Reversing the dynamics of the melodramatic encounter with the occult, Ibsen takes the side of the reproachful and importunate ghosts, the archetypes that wish to possess, awaken and devastate us.  It is the conventional world that his drama recoils from as alien.  He creates a drama of occult presences, of the interplay of human, natural and supernatural forces, recovering for 'high' culture much of the power of the popular melodrama. In his drama an occult text engages with a realistic text for possession of the play's dominant language.  The combat often proves to be a mortal one.  The conditions of the everyday world frustrate the emergence of a potential human identity that demands existence, the “forces and possibilities” that, by coming into their rights, transform the terms of our existence. By means of this dialectic, Ibsen's was made plausible for modern drama a metaphysical landscape of the modern spirit. His middle-period plays Brand, Peer Gynt and Emperor and Galilean, mapped out a space (nature)and time (history)  later explored within the modern scene of the Realist Cycle.   Ibsen's wrote of “the trolls that infest the mind and heart” and he made his theater a battlefield whose ghostly combats beneath the realistic surface are fought to prevent the triumph of one-dimensional humanity.

This is an unfamiliar idea of 'realism' especially to the 'Anglo-Saxon' pragmatist tradition.

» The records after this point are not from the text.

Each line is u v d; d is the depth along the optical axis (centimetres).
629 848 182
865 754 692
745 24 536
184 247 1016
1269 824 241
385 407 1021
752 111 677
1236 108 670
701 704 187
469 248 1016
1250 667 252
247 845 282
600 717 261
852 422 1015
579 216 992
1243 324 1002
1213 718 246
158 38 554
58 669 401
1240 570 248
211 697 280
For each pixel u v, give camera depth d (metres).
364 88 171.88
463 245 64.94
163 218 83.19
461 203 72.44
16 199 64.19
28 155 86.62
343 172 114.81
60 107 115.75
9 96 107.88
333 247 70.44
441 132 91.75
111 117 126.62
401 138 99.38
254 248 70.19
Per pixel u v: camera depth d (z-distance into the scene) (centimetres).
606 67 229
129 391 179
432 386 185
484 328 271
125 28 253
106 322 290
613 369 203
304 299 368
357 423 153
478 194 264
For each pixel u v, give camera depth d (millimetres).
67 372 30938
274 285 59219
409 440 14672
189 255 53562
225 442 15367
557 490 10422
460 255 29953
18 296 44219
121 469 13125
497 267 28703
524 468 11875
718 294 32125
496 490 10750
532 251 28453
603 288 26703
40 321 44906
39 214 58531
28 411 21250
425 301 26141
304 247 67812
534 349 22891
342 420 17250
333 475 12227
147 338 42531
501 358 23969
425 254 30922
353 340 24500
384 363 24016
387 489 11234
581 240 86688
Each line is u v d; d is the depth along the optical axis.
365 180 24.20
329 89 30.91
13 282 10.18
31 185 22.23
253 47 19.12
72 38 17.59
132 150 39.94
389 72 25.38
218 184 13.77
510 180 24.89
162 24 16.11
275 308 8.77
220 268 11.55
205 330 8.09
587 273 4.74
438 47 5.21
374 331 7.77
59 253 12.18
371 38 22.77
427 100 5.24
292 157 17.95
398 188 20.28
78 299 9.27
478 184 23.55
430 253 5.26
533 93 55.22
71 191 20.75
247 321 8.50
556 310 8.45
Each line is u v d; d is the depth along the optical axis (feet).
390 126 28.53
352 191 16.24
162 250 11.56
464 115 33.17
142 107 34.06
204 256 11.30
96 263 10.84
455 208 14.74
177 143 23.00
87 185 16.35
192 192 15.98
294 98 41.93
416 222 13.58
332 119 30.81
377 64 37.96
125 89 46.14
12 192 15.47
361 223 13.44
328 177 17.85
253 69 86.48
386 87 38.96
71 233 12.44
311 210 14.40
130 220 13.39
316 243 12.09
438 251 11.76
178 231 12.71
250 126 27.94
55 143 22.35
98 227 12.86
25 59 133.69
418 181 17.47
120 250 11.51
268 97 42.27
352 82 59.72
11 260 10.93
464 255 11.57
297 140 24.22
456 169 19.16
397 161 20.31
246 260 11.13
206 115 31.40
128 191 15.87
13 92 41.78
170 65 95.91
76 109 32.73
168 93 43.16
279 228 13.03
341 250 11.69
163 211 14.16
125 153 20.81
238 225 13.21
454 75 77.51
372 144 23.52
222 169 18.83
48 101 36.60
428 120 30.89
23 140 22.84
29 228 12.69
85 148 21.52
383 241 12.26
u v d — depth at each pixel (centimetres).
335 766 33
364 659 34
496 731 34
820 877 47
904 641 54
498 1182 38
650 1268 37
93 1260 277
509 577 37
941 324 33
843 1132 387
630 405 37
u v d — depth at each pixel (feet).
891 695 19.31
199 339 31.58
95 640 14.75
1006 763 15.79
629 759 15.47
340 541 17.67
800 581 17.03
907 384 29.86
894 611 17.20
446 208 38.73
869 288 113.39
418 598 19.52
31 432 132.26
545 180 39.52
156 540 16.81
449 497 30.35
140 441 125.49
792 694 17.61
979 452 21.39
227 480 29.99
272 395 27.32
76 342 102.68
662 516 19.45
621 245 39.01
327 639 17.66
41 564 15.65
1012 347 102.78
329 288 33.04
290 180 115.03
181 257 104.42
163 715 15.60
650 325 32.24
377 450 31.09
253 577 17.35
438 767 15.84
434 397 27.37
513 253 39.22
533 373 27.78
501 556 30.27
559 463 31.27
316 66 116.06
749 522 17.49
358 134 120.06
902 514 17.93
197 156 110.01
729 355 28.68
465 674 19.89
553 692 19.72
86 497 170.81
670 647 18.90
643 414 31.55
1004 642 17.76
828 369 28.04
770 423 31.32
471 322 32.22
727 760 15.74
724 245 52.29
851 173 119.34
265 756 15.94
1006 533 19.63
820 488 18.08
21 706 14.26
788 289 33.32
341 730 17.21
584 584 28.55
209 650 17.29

It is, instead, heir to the dialectical tradition of  the Schillerian-Hegelian way of thinking in which "the known, just because it is the known, is the unknown."  This tradition goes back to the Greeks; to their theater and philosophy in which, for an Oedipus or Pentheus, the familiar world, "the known", can reveal itself as a treacherous illusion ("the unknown") as it is for a Nora Helmer or a Helene Alving.  An occult dimension to Ibsen's art is that of a reproachful, unrealized dsimensioln the given world conspires to prevent but that still haunts it.  John Gabriel Borkman's lament that the treasure-filled kingdom he sought to bring into being now lies leaderless, given over to the pillage of mediocre and visionless plunderers, could reflect the lament of the poet himself at seeing the heritage of the spiritual past as recklessly and as fatally disfigured as the natural world we have inherited.